Du point de vue grec, l’Égypte est considérée comme une source de main-d’œuvre particulièrement importante. Avec une population relativement jeune de plus de 110 millions d’habitants, le pays montre un grand intérêt pour les opportunités de travail légal à l’étranger. Dans le même temps, les salaires offerts par le secteur agricole grec constituent une forte incitation pour de nombreux travailleurs égyptiens.

“Il y a un grand intérêt du côté égyptien pour que les gens viennent travailler légalement en Grèce”, a déclaré Giannakakis, soulignant que l’objectif est de répondre aux besoins du marché par des procédures légales et supervisées et non par des voies d’entrée informelles en Grèce.

Un élément clé du plan est la possibilité pour les travailleurs de se déplacer en fonction des besoins de production saisonniers. De cette manière, un ouvrier pourra travailler successivement dans différentes cultures et régions, en suivant le cycle de récolte depuis la Macédoine et Halkidiki jusqu’aux zones de production de kiwis et d’agrumes.

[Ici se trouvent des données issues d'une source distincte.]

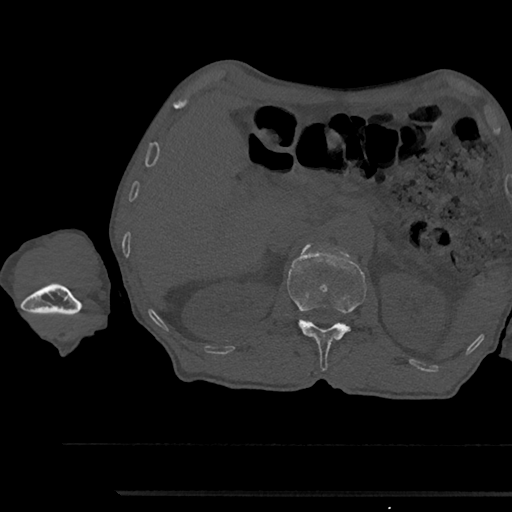
CT including the spine, one axial slice; slice 632 of 797 in the series (ordered by position); reconstruction kernel Br40s/3; 120 kVp; bone window (W 1800 / L 400 HU); 512 × 512 image matrix, field of view 367 × 367 mm. Patient: male, 79 years. From the clinical record (not read from this slice): primary cancer: prostate.
Outlined on this slice (semi-automatic segmentation, software-assisted and operator-edited):
- L1 vertebra: bounding box [x1, y1, x2, y2] px = [287, 244, 366, 370]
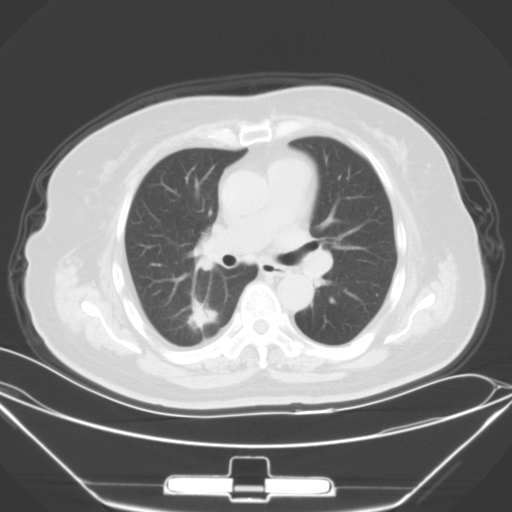
Chest CT, one axial slice; position 37 of 64 along the scan axis; 120 kVp; lung window (W 1500 / L -600 HU); 512 × 512 image matrix. Patient: female, 70 years. Case-level facts recorded for this patient, not image findings: clinical TNM (as recorded): T2 N0 M3.
Outlined on this slice (bounding box drawn by a radiologist):
- lung tumour (recorded histology: adenocarcinoma): bounding box [x1, y1, x2, y2] px = [180, 296, 222, 339]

La durée maximale de séjour des intérimaires est fixée à neuf mois. Cependant, comme l’a souligné Giannakakis, après leur première période d’emploi, les travailleurs auront la possibilité de demander un permis plus long pouvant aller jusqu’à cinq ans. Dans ce cas, le travailleur doit quitter le pays à la fin de chaque période de neuf mois et revenir après une absence de trois mois sans que la procédure doive recommencer à zéro.

Au-delà des démarches administratives, une attention particulière est portée aux conditions de vie des travailleurs. Giannakakis a souligné la nécessité d’examiner les programmes de subventions pour l’achat d’unités ISO-box préfabriquées, qui peuvent offrir un logement décent et des installations hygiéniques de base. Il a également souligné que le niveau de vie est un facteur clé à la fois pour protéger les travailleurs et pour maintenir une main-d’œuvre stable et de retour.

Malgré les progrès réalisés, il reste encore des obstacles administratifs et bureaucratiques à surmonter. Il considère que « de la patience et des efforts » sont encore nécessaires, mais estime que la mise en œuvre de l’accord approche d’un stade où les procédures pourront fonctionner de manière plus rapide et plus efficace.

Au sein de l’Union hellénique des coopératives agricoles, l’opinion dominante est que ce cadre de coopération pourrait servir de modèle pour de futurs accords entre la Grèce et d’autres pays extérieurs à l’Union européenne.

Comme l’a souligné Giannakakis, l’initiative est également suivie par les organisations européennes, qui envisagent de l’utiliser comme exemple de mobilité organisée et légale du travail.

Pour le secteur primaire du pays, la réussite du projet a une double signification : d’une part, garantir la main-d’œuvre nécessaire à la collecte et à l’entretien des cultures et, d’autre part, créer un système d’emploi stable, transparent et légal.

À une époque où les pénuries de main-d’œuvre peuvent affecter directement la production et les récoltes, l’activation de l’accord avec l’Égypte est considérée comme un développement important pour la communauté agricole.